Key Takeaways:
- A Wall Street Journal report revealed abuse of the 340B hospital markup program is getting worse as hospitals and middlemen find new ways to profit off the program.
- The Trump administration is calling on companies to let patients and employers purchase medicines directly – and at a lower cost.
- PhRMA plans to build a search engine that will point patients to prescription medicine direct purchase programs (DPPs), independently set up by biopharmaceutical manufacturing companies.
This past March, a Wall Street Journal report revealed abuse of the 340B hospital markup program is getting worse as hospitals and middlemen find new ways to profit off the program. According to PhRMA, big, tax-exempt hospitals and clinics abuse a little-known federal program to buy medicines at steep discounts and charge patients whatever they want. Abuse of 340B has become so profitable that cottage industries of for-profit companies are increasingly finding new ways to siphon money out of the program. Pharmacy Benefit Managers (PBMs,) insurers, pharmacies, and providers are often owned by the same company. This kind of consolidation of multiple links in the supply chain is known as vertical integration, which can create financial incentives for middlemen to steer patients to preferred providers and pharmacies where they markup medicines to generate more profit.
Drug Channels reports that this year the three largest PBMs – Caremark (CVS Health), Express Scripts (Cigna), and Optum Rx (United Health Group) – have each excluded hundreds of drugs from their standard formularies. In fact, PhRMA says research shows that more than 1,400 medicines were excluded from commercials formularies in 2025 and this number has grown over the years with PBMs excluding an average of 27% more medicines each year.
While some employers think this “scheme” lowers their health care costs, industry experts say the opposite is true in the long run. PhRMA states that IQVIA estimates show that “revenue sharing” models will increase employer costs – by an average of 14% – due to multiple factors including increased medical care costs due to hospital markups.
Drew Voytal, senior director, Public Affairs & Strategic Initiatives, PhRMA, says, “To lower medicine costs, we need to fix real barriers like PBM markups and 340B misuse.
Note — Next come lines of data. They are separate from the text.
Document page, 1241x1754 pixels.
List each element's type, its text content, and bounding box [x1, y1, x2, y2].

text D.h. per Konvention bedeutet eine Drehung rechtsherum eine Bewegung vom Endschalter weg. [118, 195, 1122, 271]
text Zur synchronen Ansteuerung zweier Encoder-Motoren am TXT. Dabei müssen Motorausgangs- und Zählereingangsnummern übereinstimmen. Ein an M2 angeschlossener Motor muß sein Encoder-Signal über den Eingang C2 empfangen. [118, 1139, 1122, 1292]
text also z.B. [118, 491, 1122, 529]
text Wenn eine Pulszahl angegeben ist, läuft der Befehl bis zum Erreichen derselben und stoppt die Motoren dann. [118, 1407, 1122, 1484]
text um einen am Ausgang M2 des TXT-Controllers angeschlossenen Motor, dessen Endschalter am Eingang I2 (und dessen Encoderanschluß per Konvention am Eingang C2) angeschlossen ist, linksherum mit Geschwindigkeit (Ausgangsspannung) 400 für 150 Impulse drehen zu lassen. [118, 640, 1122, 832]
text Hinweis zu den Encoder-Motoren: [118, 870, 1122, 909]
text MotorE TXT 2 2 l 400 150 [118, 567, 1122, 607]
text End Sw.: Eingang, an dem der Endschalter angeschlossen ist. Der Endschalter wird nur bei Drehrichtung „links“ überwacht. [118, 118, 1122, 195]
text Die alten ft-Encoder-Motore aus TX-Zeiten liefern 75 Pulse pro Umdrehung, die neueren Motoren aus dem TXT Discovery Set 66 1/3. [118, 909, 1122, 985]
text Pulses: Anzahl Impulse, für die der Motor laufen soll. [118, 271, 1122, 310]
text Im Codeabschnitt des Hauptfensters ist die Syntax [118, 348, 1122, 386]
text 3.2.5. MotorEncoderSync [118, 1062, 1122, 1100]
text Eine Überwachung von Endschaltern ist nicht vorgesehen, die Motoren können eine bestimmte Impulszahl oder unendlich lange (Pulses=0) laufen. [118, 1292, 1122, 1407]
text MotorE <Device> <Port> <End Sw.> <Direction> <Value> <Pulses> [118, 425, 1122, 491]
Middlemen like PBMs, insurers, 340B providers and others in the United States pocket half of every dollar spent on brand medicines.”
These imbalances drive up costs for everyone. What is needed is to require PBMs to share savings directly with patients and reform misaligned incentives, fix the 340B hospital markup program, and force foreign governments to pay their fair share for cutting-edge innovation.
In response to the growing recognition that PBMs and other middlemen receive massive rebates on medicines while charging patients the full price and putting up barriers to access, the Trump administration is calling on companies to let patients and employers purchase medicines directly – and at a lower cost. Some manufacturers are responding by offering new direct purchase programs that are more convenient and can save patients time and money – no hidden markups or fees and transparent pricing for patients and businesses.
Voytal says PhRMA is responding by building a new website that will connect patients with manufacturer direct purchase programs. This search engine, AmericasMedicines.com will launch in January 2026. PhRMA plans to build a search engine that will point patients to prescription medicine direct purchase programs (DPPs), independently set up by biopharmaceutical manufacturing companies. AmericasMedicines.com will connect patients to DPPs where they can buy prescriptions directly from manufacturers as well as search the site’s 750-plus patient assistance resources. While pharmaceutical manufacturers must make their own decisions to offer DPP, this new website will allow manufacturers to list a wide range of medicines and connect patients directly to available options.